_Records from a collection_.
►
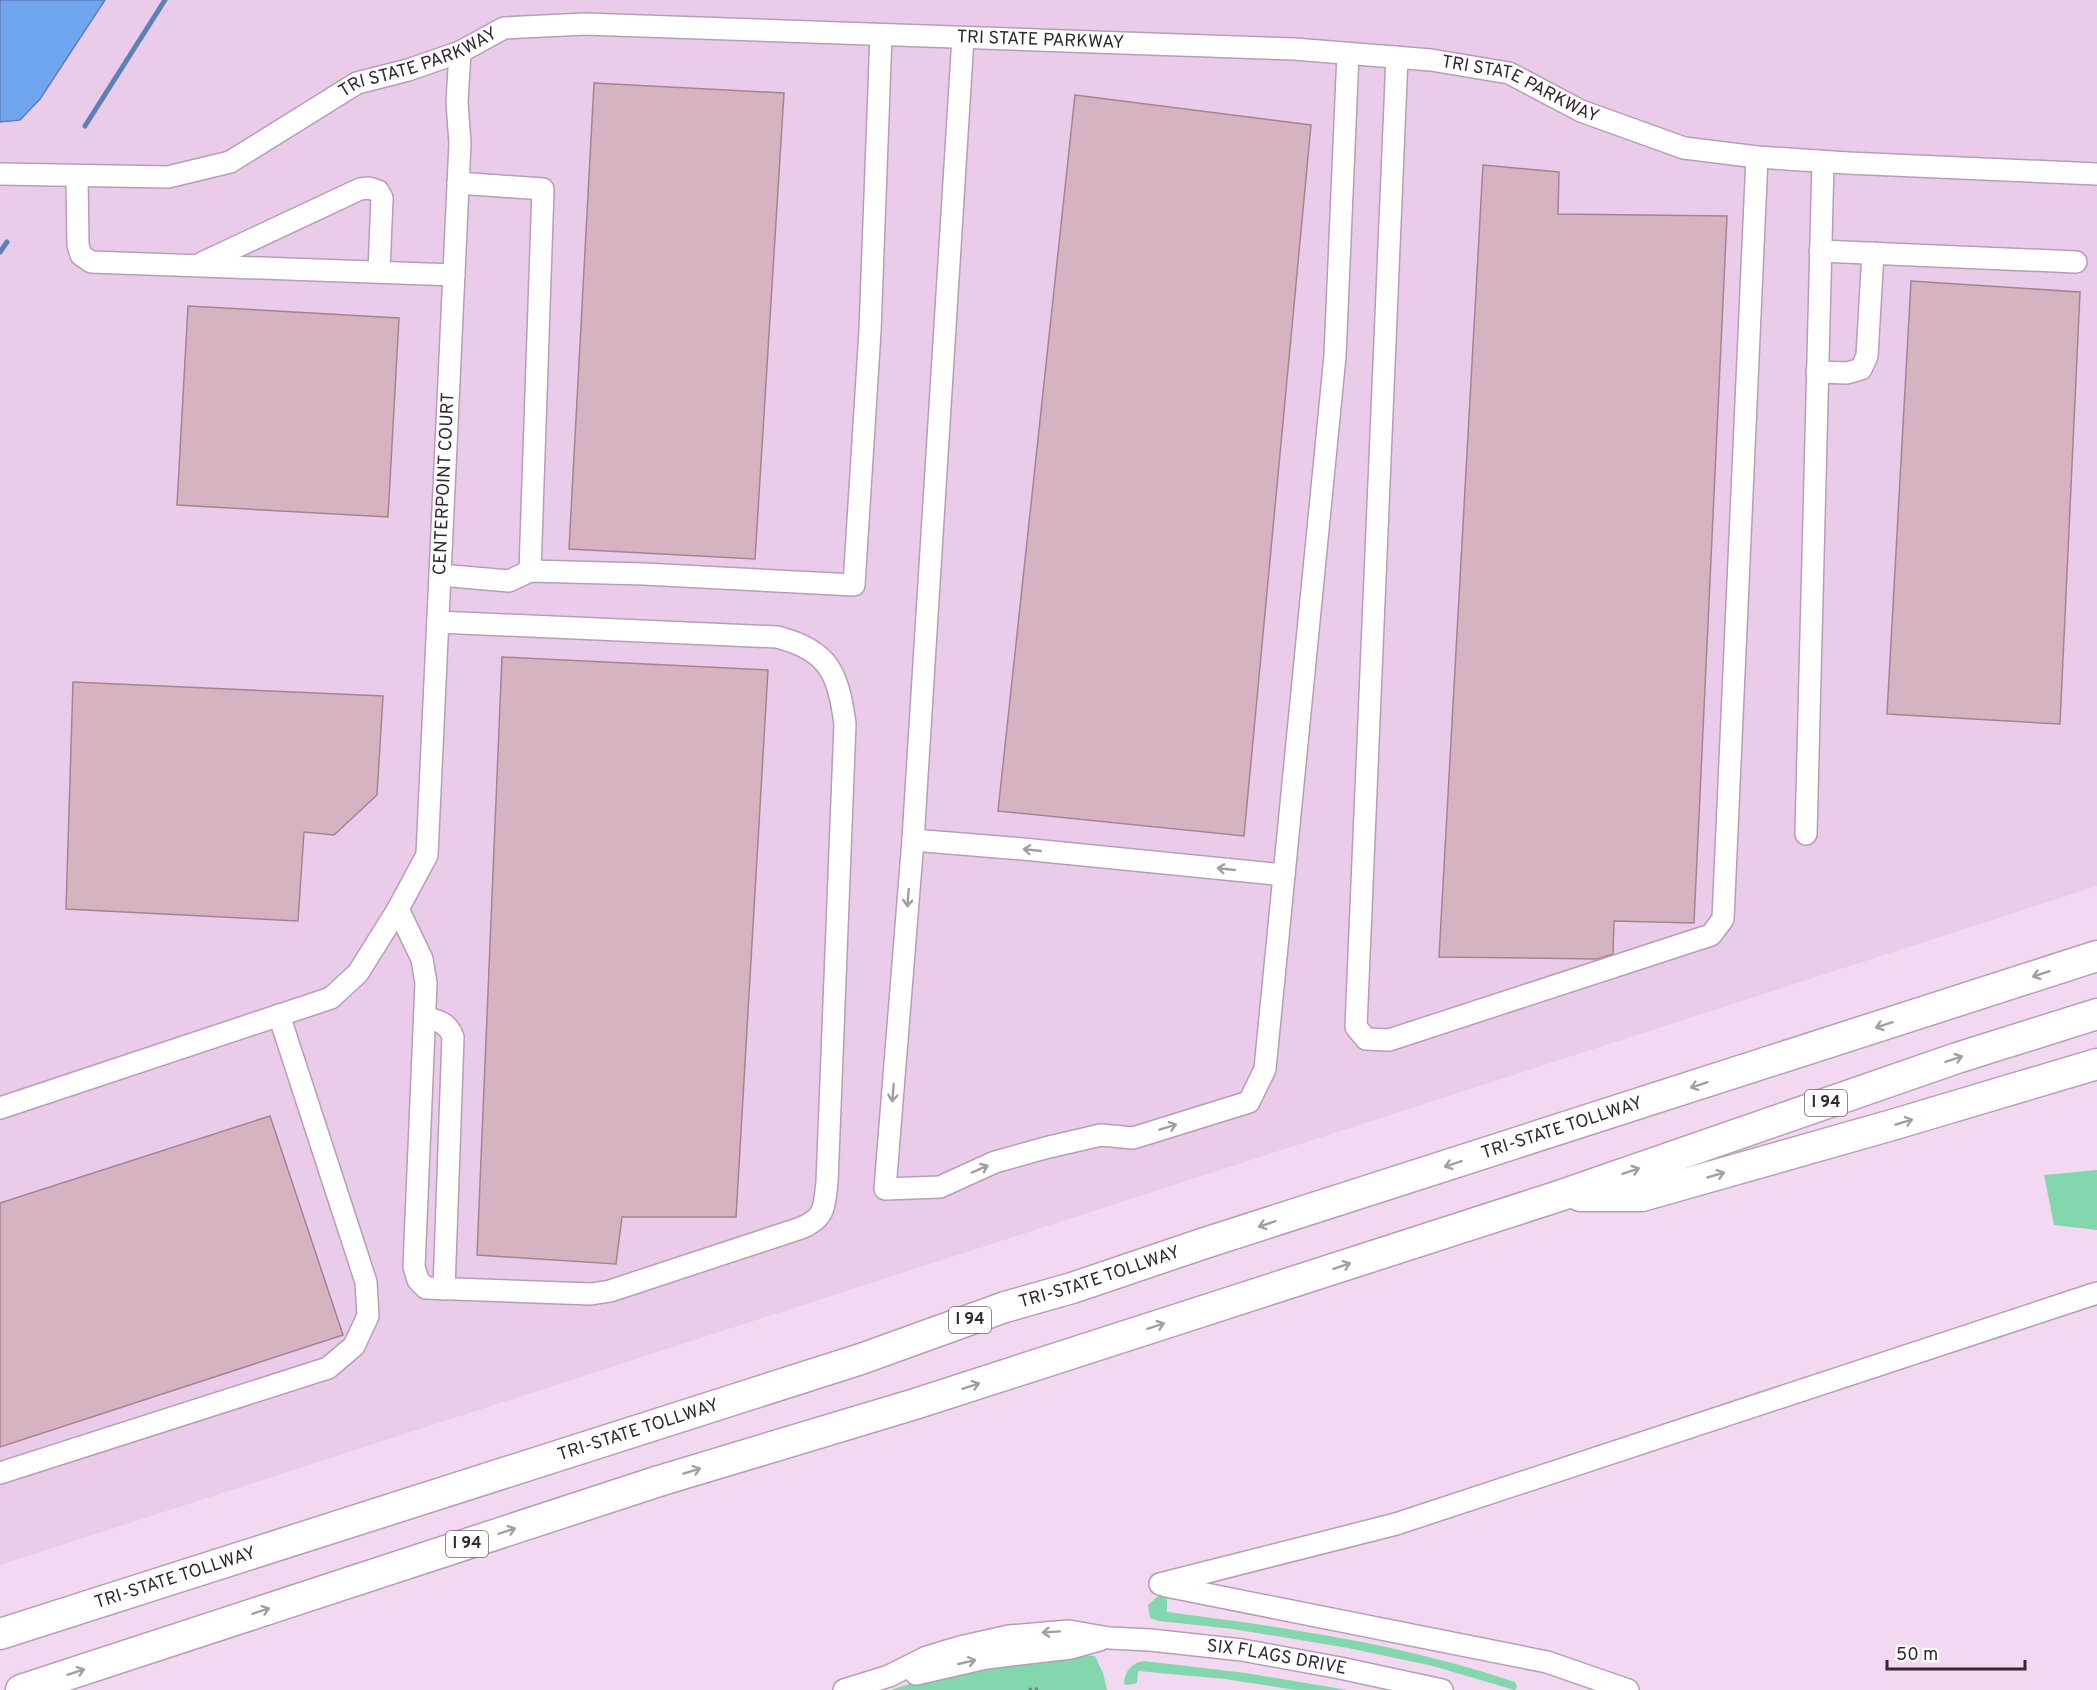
<svg xmlns="http://www.w3.org/2000/svg" width="2097" height="1690" font-family="Overpass,sans-serif">
  <style>
    .built { fill: #ebcbea }
    .green { fill: #82d7ac }
    .water { fill: #70a5f0; stroke: #5d80b7; stroke-width: 1.5 }
    .lines { fill: none; stroke-linecap: round; stroke-linejoin: round }
    .stream { stroke: #5d80b7; stroke-width: 5 }
    .building { fill: #d6b3c0; stroke: #a58491; stroke-width: 1.5 }
    .minor-casing { stroke: #b79eb6; stroke-width: 24 }
    .highway-casing { stroke: #b79eb6; stroke-width: 33 }
    .path { stroke: #8a7989; stroke-width: 3; stroke-dasharray: 3 4.5; stroke-linecap: butt }
    .minor { stroke: #fff; stroke-width: 21 }
    .highway { stroke: #fff; stroke-width: 30 }
    .oneway { stroke: #a39ea2 }
    .labels { text-anchor: middle; dominant-baseline: central; stroke-width: 4.5; stroke-linejoin: round; paint-order: stroke }
    .shield { fill: #fff; stroke: #70686f; stroke-width: 1.5 }
    .shield-label { font-size: 16px; font-weight: bold; fill: #322831 }
    .street-label { font-size: 18px; fill: #322831; stroke: #fff }
  </style>
  <rect width="100%" height="100%" fill="#f2d8f1"/>
  <path class="built" d="M 0,0 L 2097,0 L 2097,886 L 0,1565 Z"/>
  <g class="green">
    <path d="M 2097,1170 L 2097,1230 L 2054,1225 L 2044,1175 Z"/>
    <path d="M 1164,1591 L 1167,1596 L 1167,1612 C 1284,1627 1403,1644 1515,1682 L 1517,1687 L 1515,1690 L 1511,1689 L 1433,1666 L 1348,1648 L 1233,1629 L 1159,1621 L 1150,1618 L 1148,1605 Z"/>
    <path d="M 1058,1654 L 1095,1656 L 1103,1673 L 1107,1690 L 890,1690 L 968,1666 Z"/>
    <path d="M 1144,1661 L 1246,1673 L 1347,1690 L 1296,1690 L 1225,1679 L 1138,1671 L 1137,1683 L 1128,1685 L 1124,1684 C 1125,1671 1131,1663 1144,1661 Z"/>
  </g>
  <path class="water" d="M 0,0 L 105,0 L 40,99 L 20,120 L 0,122 Z"/>
  <g class="lines">
    <g class="stream">
      <path d="M 85,126 L 165,0"/>
      <path d="M 0,252 L 7,242"/>
    </g>
  </g>
  <g class="building">
    <path d="M 594,83 L 784,93 L 755,559 L 569,549 Z"/>
    <path d="M 1075,95 L 1311,125 L 1244,836 L 998,811 Z"/>
    <path d="M 1483,165 L 1559,172 L 1558,214 L 1727,216 L 1694,923 L 1614,921 L 1613,954 L 1597,959 L 1439,957 Z"/>
    <path d="M 1911,281 L 2080,292 L 2060,724 L 1887,714 Z"/>
    <path d="M 188,306 L 399,318 L 388,517 L 177,505 Z"/>
    <path d="M 502,657 L 768,670 L 736,1217 L 622,1217 L 616,1264 L 477,1255 Z"/>
    <path d="M 73,682 L 383,696 L 377,795 L 334,835 L 304,832 L 298,921 L 66,909 Z"/>
    <path d="M 270,1116 L 343,1335 L 0,1447 L 0,1203 Z"/>
  </g>
  <g class="lines">
    <g class="minor-casing">
      <g id="minor">
        <path d="M 963,38 L 913,840 L 885,1189 L 940,1187 L 995,1162 L 1049,1147 L 1101,1135 L 1133,1138 L 1249,1102 L 1265,1069 L 1335,356 L 1348,54"/>
        <path d="M 1397,57 L 1356,1027 L 1366,1039 L 1389,1040 L 1711,935 L 1723,919 L 1757,157"/>
        <path id="s1" d="M 0,174 L 168,177 L 230,162 L 357,83 L 408,70 L 460,52 L 504,28 L 585,24 L 1294,49 L 1431,60 L 1509,73 L 1581,111 L 1684,148 L 1757,157 L 1848,163 L 2097,174"/>
        <path d="M 77,177 L 78,245 L 81,255 L 91,262 L 454,275"/>
        <path d="M 458,183 L 543,189 L 530,571"/>
        <path d="M 1820,251 L 2076,262"/>
        <path d="M 202,263 L 360,189 L 369,188 L 378,191 L 382,198 L 379,271"/>
        <path d="M 1817,372 L 1847,373 L 1861,369 L 1867,356 L 1873,253"/>
        <path d="M 440,575 L 509,581 L 530,571 L 644,574 L 854,585 L 870,331 L 881,35"/>
        <path d="M 1806,834 L 1823,162"/>
        <path d="M 913,840 L 1023,849 L 1284,875"/>
        <path d="M 398,909 L 422,959 L 426,983 L 414,1267 L 418,1280 L 426,1288 L 591,1294 L 610,1291 L 801,1228 C 826,1218 824,1206 827,1183 L 845,724 C 838,673 829,650 777,637 L 438,622"/>
        <path d="M 425,1017 C 439,1021 448,1023 453,1037 L 444,1289"/>
        <path id="s2" d="M 0,1108 L 331,998 L 358,973 L 398,909 L 427,855 L 460,143 L 457,102 L 460,52"/>
        <path d="M 0,1473 L 328,1368 L 354,1346 L 368,1316 L 366,1282 L 279,1015"/>
        <path d="M 1160,1584 L 1396,1524 L 2097,1293"/>
        <path d="M 1166,1586 L 1547,1662 L 1628,1690"/>
        <path d="M 916,1674 L 986,1658 L 1071,1648 L 1100,1640"/>
        <path id="s3" d="M 844,1690 L 889,1676 L 927,1657 L 960,1647 L 1009,1636 L 1069,1631 L 1109,1638 L 1150,1640 L 1242,1650 L 1340,1668 L 1442,1690"/>
      </g>
    </g>
    <g class="highway-casing">
      <g id="highway">
        <path d="M 1580,1196 L 1642,1196 L 1892,1125 L 2097,1064"/>
        <path id="s4" d="M 0,1634 L 861,1359 L 1005,1307 L 1072,1288 L 1205,1243 L 2097,956"/>
        <path d="M 21,1690 L 659,1481 L 915,1404 L 1556,1197 L 1957,1058 L 2097,1014"/>
      </g>
    </g>
    <path class="path" d="M 1029,1690 L 1034,1687 L 1038,1690"/>
    <use href="#minor" class="minor"/>
    <use href="#highway" class="highway"/>
  </g>
  <defs><path id="oneway-shaft" d="M-6 0H5M1.5-3L5.5 0L1.5 3" fill="none" stroke-width="1.6" stroke-linecap="round" stroke-linejoin="round" transform="scale(1.5)"/></defs>
  <g class="oneway">
    <use href="#oneway-shaft" transform="translate(1032 850) rotate(-174)"/>
    <use href="#oneway-shaft" transform="translate(1226 869) rotate(-174)"/>
    <use href="#oneway-shaft" transform="translate(908 898) rotate(95)"/>
    <use href="#oneway-shaft" transform="translate(2041 974) rotate(162)"/>
    <use href="#oneway-shaft" transform="translate(1884 1025) rotate(162)"/>
    <use href="#oneway-shaft" transform="translate(1954 1059) rotate(-18)"/>
    <use href="#oneway-shaft" transform="translate(1699 1085) rotate(162)"/>
    <use href="#oneway-shaft" transform="translate(893 1093) rotate(95)"/>
    <use href="#oneway-shaft" transform="translate(1904 1122) rotate(-17)"/>
    <use href="#oneway-shaft" transform="translate(1168 1127) rotate(-17)"/>
    <use href="#oneway-shaft" transform="translate(1453 1164) rotate(162)"/>
    <use href="#oneway-shaft" transform="translate(980 1169) rotate(-24)"/>
    <use href="#oneway-shaft" transform="translate(1631 1171) rotate(-19)"/>
    <use href="#oneway-shaft" transform="translate(1716 1175) rotate(-16)"/>
    <use href="#oneway-shaft" transform="translate(1267 1224) rotate(162)"/>
    <use href="#oneway-shaft" transform="translate(1342 1266) rotate(-18)"/>
    <use href="#oneway-shaft" transform="translate(1156 1326) rotate(-18)"/>
    <use href="#oneway-shaft" transform="translate(971 1386) rotate(-18)"/>
    <use href="#oneway-shaft" transform="translate(692 1471) rotate(-17)"/>
    <use href="#oneway-shaft" transform="translate(507 1531) rotate(-18)"/>
    <use href="#oneway-shaft" transform="translate(261 1611) rotate(-18)"/>
    <use href="#oneway-shaft" transform="translate(1051 1632) rotate(176)"/>
    <use href="#oneway-shaft" transform="translate(967 1662) rotate(-13)"/>
    <use href="#oneway-shaft" transform="translate(76 1672) rotate(-18)"/>
  </g>
  <g class="labels">
    <g class="shield">
      <rect x="1805" y="1090" width="42" height="26" rx="4.5"/>
      <rect x="949" y="1307" width="42" height="26" rx="4.5"/>
      <rect x="446" y="1531" width="42" height="26" rx="4.5"/>
    </g>
    <g class="shield-label">
      <text x="1826" y="1103">I 94</text>
      <text x="970" y="1320">I 94</text>
      <text x="467" y="1544">I 94</text>
    </g>
    <g class="street-label">
      <text stroke="none"><textPath href="#s1" startOffset="1076">TRI STATE PARKWAY</textPath></text>
      <text stroke="none"><textPath href="#s1" startOffset="446">TRI STATE PARKWAY</textPath></text>
      <text stroke="none"><textPath href="#s1" startOffset="1562">TRI STATE PARKWAY</textPath></text>
      <text stroke="none"><textPath href="#s2" startOffset="894">CENTERPOINT COURT</textPath></text>
      <text stroke="none"><textPath href="#s4" startOffset="1642">TRI-STATE TOLLWAY</textPath></text>
      <text stroke="none"><textPath href="#s4" startOffset="1156">TRI-STATE TOLLWAY</textPath></text>
      <text stroke="none"><textPath href="#s4" startOffset="670">TRI-STATE TOLLWAY</textPath></text>
      <text stroke="none"><textPath href="#s4" startOffset="184">TRI-STATE TOLLWAY</textPath></text>
      <text stroke="none"><textPath href="#s3" startOffset="444">SIX FLAGS DRIVE</textPath></text>
    </g>
  </g>
  <path d="M1887 1660v9h138v-9" fill="none" stroke="#322831" stroke-width="3"/>
  <text x="1896" y="1660" font-size="18" fill="#322831" stroke="#ffffff" stroke-width="4.5" paint-order="stroke">50 m</text>
</svg>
◄
_Assignment_. Find the lines above that include the string "built" and copy them.

_Solution to this task_.
    .built { fill: #ebcbea }
  <path class="built" d="M 0,0 L 2097,0 L 2097,886 L 0,1565 Z"/>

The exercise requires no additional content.